As previously disclosed by the Company in its Current Report on Form 8-K (the “March 2012 8-K”), the Board appointed Jonathan P. Foster to the position of Chief Financial Officer of the Company, effective March 16, 2012. In connection therewith, the Company entered into a Consulting Agreement with Mr. Foster as filed as Exhibit 10.2 to the 8-K (the “Consulting Agreement”).
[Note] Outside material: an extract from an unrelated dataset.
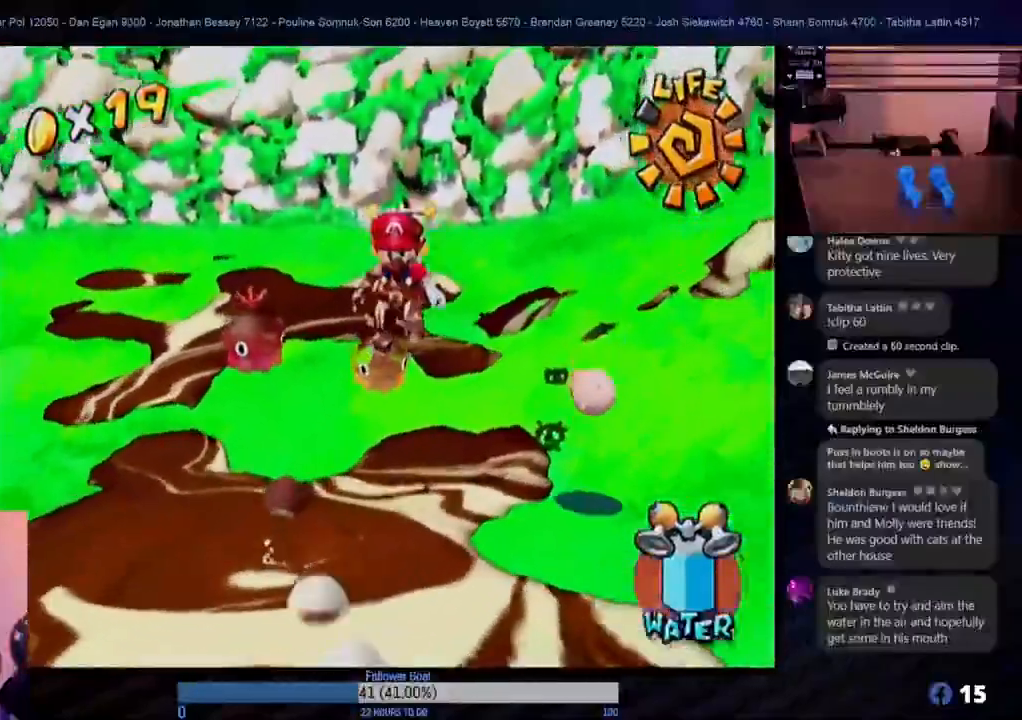
{"buttons": [], "left_stick": "right", "right_stick": "center", "events": [[167, "R1", "up"]]}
The Company further disclosed on its Current Report on Form 8-K on August 17, 2012 the entry into the First Amended Consulting Agreement, effective as of August 14, 2012 (the “First Amendment”), which provided an extension of Mr. Foster’s Consulting Agreement through March 16, 2013 period.

On February 9, 2013, upon the recommendation of the Compensation Committee and approval by the Board, the Company and Mr. Foster entered into an amendment to the First Amendment (the “Foster Amendment”) , which amends the First Amendment in the following ways (all capitalized terms used but not defined herein shall have the meaning set forth in the Foster Amendment): (i) Mr. Foster will continue to serve as Chief Financial Officer as a consultant of the Company through June 30, 2013 (the “Term”), which Term is renewable automatically for successive one month periods until the Company provides at least sixty days advance written notice of termination of the Foster Amendment to Mr. Foster; (ii) Mr. Foster’s consulting fee will continue to be paid $25,000 on the 15th day and the last day of each month during the Term, and Mr. Foster will receive a one-time payment of $20,000.00 on March 16, 2013; and (iii) the Company will reimburse Mr. Foster for legal expenses incurred up to $3,500 for negotiating the Foster Amendment.

Other than as described above, the material terms of the First Agreement with Mr. Foster as previously disclosed by the Company have not been revised. The foregoing description of the Foster Amendment is qualified in its entirety by the copy of such agreement filed as Exhibit 10.3 to this Form 8-K and is incorporated by reference herein.

Item 9.01. Financial Statements and Exhibits

 

(d) Exhibits

 

10.1    Limited Waiver, dated February 9, 2013
10.2    Employment Agreement with Dilip Singh, dated February 9, 2013
10.3    Amendment to First Consulting Agreement with Jonathan Foster, dated February 9, 2013

Signature

Pursuant to the requirements of the Securities Exchange Act of 1934, the registrant has duly caused this report to be signed on its behalf by the undersigned hereunto duly authorized.

 

INFUSYSTEM HOLDINGS, INC.
By:   /s/ Jonathan P. Foster
 

Jonathan P. Foster

Chief Financial Officer

Dated: February 12, 2013


Index to Exhibits

 

Exhibit No.

  

Description

Exhibit 10.1    Limited Waiver, dated February 9, 2013
Exhibit 10.2    Employment Agreement with Dilip Singh, dated February 9, 2013.
Exhibit 10.3    Amendment to First Consulting Agreement with Jonathan Foster, dated February 9, 2013.